In Pena-Flores, the court held that a trial court should consider the following factors in deciding whether exigent circumstances make it impracticable to obtain a warrant:
. . . the time of day; the location of the stop; the nature of the neighborhood; the unfolding of the events establishing probable cause; the ratio of officers to suspects; the existence of confederates who know the location of the car and could remove it or its contents; whether the arrest was observed by passersby who could tamper with the car or its contents; whether it would be safe to leave the car unguarded and, if not, whether the delay that would be caused by obtaining a warrant would place the officers or the evidence at risk. [Id. at 29.]
Moreover, the Court concluded "[f]or purposes of a warrantless search, exigent circumstances are present when law enforcement officers do not have sufficient time to obtain any form of warrant." Id. at 29-30 (citing State v. Johnson, 193 N.J. 528, 556 n.7 (2008)).
In this case, the trial court ruled on remand that Eckel required suppression of the black pouch that was recovered from defendant's car, which contained a hypodermic needle and drug paraphernalia, because defendant and the passenger had been removed from the vehicle and they posed no threat to the officers or the evidence. Nevertheless, the court determined that the improper admission of the hypodermic needle and drug paraphernalia did not affect defendant's convictions for possession of cocaine and heroin, because those substances were discovered as a result of a constitutional pat-down search of defendant's person.
The court memorialized its ruling in an order dated January 17, 2007. However, despite the judge's finding that the hypodermic needle and drug paraphernalia should have been suppressed at trial, the order did not amend defendant's judgment of conviction to reflect not guilty findings on those offenses.
On appeal, defendant argues the trial court should have ordered a new trial because the improper admission of the hypodermic needle and drug paraphernalia into evidence prejudiced the jury in reaching its verdict on the two indictable offenses.
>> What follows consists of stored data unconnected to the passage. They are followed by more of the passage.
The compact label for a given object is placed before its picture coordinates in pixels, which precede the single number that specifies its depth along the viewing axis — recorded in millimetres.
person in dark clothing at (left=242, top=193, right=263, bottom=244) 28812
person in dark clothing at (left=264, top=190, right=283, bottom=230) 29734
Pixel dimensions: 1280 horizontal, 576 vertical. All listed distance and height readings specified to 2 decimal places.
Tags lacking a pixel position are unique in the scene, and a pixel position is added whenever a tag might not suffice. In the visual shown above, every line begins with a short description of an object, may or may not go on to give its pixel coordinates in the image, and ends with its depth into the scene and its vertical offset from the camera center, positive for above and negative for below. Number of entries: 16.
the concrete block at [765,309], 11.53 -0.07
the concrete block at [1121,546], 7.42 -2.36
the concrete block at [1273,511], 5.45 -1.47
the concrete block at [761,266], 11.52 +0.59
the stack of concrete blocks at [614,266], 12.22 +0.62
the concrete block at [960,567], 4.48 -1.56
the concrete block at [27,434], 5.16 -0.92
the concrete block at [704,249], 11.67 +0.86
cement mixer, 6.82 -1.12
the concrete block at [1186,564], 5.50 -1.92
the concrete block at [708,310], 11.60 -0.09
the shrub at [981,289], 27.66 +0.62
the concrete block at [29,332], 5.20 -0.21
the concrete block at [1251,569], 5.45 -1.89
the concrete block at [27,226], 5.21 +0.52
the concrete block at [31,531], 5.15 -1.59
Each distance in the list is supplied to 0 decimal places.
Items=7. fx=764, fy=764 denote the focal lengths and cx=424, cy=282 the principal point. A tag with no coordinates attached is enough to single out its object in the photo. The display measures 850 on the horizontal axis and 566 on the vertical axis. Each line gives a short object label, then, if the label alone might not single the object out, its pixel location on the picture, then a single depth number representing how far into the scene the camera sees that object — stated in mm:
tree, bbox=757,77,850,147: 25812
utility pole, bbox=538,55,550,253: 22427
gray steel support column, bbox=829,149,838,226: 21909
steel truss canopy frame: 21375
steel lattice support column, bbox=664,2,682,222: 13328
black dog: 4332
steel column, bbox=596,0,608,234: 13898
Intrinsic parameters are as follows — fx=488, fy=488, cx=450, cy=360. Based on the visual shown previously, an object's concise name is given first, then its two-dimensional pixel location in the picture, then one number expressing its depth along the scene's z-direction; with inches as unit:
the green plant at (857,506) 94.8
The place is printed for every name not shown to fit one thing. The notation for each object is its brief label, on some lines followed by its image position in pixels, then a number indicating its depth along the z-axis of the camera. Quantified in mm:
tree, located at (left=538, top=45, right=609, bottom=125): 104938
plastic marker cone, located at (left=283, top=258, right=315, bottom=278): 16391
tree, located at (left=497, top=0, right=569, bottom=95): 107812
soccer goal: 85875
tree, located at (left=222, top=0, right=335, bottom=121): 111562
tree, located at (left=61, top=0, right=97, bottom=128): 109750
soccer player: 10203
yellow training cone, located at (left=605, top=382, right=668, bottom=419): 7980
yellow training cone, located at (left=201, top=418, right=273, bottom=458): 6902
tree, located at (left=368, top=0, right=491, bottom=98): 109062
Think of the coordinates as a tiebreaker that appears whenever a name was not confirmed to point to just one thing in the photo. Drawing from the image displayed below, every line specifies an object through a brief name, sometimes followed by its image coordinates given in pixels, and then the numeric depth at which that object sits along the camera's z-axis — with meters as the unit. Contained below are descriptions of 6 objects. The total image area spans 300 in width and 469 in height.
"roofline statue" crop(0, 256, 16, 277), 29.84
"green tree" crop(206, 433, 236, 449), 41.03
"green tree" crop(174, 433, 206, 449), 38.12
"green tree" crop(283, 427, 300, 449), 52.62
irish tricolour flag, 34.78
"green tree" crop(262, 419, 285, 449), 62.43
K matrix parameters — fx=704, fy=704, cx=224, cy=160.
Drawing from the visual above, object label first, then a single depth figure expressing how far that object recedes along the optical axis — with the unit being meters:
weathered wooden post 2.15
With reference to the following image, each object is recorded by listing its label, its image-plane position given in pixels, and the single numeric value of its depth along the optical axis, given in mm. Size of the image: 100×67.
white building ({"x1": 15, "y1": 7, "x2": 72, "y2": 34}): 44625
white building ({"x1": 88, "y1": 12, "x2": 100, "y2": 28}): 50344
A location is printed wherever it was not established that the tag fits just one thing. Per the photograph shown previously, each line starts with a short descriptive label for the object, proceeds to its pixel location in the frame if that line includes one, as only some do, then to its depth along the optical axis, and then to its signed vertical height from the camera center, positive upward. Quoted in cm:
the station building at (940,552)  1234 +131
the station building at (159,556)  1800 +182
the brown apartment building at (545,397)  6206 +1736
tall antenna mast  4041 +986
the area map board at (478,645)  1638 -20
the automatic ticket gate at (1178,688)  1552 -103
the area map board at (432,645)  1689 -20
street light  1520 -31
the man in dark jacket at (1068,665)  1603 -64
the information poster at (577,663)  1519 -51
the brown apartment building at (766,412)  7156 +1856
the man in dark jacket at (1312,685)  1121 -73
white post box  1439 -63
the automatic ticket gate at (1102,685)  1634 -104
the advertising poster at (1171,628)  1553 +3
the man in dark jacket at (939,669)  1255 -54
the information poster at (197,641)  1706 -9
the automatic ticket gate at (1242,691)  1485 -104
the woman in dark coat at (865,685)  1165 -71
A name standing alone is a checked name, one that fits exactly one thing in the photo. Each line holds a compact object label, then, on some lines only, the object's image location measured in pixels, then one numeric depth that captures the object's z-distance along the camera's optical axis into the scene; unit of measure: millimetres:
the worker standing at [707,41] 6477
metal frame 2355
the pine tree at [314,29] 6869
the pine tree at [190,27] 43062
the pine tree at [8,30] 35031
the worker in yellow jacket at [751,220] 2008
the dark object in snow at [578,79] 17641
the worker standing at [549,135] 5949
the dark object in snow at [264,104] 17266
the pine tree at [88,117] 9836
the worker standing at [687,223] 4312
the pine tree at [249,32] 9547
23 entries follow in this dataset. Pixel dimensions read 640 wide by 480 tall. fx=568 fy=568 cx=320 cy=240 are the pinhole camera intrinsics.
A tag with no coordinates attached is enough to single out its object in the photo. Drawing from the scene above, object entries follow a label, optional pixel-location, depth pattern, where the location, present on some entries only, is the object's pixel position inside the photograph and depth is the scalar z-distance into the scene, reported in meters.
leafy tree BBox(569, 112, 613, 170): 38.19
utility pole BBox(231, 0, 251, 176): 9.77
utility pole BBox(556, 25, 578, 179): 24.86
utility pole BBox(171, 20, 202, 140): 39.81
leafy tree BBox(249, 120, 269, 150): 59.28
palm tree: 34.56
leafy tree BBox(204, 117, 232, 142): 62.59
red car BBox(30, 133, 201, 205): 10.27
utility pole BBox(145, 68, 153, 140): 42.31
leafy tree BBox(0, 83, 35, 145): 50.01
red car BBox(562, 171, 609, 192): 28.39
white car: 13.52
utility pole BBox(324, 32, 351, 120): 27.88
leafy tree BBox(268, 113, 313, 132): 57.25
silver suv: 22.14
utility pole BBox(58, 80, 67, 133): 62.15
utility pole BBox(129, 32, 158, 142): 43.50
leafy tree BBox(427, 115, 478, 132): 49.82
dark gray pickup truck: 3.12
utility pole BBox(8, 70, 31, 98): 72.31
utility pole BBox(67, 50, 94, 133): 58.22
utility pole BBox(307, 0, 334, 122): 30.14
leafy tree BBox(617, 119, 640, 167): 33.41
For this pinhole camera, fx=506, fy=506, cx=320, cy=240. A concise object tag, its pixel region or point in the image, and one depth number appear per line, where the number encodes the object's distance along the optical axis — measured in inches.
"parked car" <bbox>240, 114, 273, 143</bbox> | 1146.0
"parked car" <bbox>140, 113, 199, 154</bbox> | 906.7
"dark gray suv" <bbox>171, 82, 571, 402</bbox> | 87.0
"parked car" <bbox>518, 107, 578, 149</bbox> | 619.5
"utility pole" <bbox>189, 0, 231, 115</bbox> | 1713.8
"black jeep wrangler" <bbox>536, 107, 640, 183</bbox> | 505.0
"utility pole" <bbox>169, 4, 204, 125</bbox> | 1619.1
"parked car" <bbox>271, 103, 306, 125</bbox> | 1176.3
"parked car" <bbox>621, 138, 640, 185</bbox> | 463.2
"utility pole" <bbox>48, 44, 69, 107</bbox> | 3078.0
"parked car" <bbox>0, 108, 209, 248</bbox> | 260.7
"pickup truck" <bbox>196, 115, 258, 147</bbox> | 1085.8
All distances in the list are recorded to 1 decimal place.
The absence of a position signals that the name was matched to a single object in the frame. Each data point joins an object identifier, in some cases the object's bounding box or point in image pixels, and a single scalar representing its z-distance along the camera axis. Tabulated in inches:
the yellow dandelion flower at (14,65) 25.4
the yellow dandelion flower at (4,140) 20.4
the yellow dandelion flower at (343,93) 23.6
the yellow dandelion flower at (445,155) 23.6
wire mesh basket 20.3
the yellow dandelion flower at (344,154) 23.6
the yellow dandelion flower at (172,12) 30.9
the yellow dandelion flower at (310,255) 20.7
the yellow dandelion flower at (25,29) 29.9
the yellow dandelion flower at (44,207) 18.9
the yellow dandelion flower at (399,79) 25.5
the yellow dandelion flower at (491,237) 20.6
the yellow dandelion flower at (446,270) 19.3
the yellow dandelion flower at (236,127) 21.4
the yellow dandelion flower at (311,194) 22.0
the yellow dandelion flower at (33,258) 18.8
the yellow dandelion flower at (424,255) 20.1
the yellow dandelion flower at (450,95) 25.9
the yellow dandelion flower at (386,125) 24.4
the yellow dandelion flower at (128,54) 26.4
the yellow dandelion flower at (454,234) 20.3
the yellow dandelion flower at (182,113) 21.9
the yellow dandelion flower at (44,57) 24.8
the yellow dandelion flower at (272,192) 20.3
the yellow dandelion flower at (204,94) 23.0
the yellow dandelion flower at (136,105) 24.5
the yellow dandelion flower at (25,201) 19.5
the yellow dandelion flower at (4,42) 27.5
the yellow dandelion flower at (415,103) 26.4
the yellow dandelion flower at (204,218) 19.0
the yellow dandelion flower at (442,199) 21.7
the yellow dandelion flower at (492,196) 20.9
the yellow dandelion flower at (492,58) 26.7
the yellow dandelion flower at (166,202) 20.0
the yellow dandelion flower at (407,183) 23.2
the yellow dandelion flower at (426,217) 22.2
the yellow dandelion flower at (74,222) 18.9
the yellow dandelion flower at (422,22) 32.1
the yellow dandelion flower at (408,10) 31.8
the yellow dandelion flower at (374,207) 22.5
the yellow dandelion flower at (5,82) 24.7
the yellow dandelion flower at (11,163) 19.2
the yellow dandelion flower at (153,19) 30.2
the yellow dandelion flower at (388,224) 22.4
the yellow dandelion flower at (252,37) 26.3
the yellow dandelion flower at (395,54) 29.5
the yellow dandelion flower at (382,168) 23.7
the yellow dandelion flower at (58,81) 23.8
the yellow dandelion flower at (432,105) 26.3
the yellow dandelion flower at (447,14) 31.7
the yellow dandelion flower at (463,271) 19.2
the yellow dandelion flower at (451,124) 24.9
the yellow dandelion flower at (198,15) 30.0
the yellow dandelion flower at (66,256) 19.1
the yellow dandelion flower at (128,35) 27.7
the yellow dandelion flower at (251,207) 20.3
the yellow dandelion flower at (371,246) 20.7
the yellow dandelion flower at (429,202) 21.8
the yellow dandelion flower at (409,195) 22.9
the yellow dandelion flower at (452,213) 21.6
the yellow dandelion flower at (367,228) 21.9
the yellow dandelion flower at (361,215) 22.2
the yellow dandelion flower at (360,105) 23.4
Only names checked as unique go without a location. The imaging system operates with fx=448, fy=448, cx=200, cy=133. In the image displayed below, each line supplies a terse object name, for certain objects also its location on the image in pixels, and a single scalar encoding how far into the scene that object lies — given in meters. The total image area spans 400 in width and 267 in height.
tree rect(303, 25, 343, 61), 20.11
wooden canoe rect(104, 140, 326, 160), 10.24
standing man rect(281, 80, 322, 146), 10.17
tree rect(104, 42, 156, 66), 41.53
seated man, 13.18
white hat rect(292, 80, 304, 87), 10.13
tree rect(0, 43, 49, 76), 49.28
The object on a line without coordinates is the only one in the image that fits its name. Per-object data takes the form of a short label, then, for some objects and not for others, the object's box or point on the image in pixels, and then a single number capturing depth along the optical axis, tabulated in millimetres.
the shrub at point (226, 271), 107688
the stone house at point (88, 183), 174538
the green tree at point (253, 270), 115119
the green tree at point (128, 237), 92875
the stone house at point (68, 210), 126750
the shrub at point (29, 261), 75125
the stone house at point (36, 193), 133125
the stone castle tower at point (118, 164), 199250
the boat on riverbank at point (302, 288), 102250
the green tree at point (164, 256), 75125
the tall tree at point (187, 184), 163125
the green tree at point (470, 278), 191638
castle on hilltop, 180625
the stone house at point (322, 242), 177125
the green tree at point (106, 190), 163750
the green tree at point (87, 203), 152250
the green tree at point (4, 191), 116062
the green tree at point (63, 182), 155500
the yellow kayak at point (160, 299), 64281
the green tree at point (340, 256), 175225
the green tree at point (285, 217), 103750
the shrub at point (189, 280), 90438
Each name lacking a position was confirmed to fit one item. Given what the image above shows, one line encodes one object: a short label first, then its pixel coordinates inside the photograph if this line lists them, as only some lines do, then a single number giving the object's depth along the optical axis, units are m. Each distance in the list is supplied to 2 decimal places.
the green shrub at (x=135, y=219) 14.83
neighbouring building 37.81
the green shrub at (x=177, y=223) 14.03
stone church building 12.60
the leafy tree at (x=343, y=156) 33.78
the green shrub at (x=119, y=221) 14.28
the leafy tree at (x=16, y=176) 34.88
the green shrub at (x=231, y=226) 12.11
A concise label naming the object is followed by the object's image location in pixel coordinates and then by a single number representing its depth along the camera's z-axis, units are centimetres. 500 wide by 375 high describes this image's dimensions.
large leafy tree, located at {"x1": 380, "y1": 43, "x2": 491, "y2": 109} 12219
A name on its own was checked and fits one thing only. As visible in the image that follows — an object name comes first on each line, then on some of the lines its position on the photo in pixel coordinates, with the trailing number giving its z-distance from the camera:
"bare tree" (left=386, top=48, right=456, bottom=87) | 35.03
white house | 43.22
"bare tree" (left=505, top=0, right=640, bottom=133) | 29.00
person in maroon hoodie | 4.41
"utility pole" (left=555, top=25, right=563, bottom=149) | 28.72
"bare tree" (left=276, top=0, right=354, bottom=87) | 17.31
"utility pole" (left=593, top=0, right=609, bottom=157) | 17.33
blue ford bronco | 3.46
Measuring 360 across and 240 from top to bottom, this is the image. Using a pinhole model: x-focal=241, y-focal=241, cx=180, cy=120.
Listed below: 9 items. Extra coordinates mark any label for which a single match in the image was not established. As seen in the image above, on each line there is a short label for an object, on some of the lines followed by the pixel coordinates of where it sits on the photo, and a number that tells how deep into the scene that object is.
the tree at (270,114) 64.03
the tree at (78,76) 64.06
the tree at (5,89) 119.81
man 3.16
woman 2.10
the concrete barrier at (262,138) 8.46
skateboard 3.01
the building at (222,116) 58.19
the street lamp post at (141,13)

In response, the State contends the inadmissible evidence "did not lead the jury to a verdict it otherwise might not have reached," because "the jury found Officer Harper's testimony that he found CDS in defendant's shirt and pants pockets credible." We agree.
However, because the trial court's remand order did not address the disorderly persons convictions, the State concedes "an amended judgment of conviction should be entered to reflect a finding of not guilty" and to vacate the monetary penalties imposed on these charges. The judgment of conviction required defendant to pay the following assessments for the disorderly persons offenses: two $50 VCCB assessments, two $75 SNSF assessments, two $500 DEDR penalties, and two $50 forensic laboratory fees. Accordingly, we remand to the trial court for entry of a corrected judgment of conviction that reflects a finding of not guilty on the disorderly persons charges of possession with intent to use drug paraphernalia and possession with intent to use a hypodermic needle, and that vacates the penalties imposed on those charges.
The order of January 17, 2007, is affirmed, but the matter is remanded for the entry of a corrected judgment of conviction.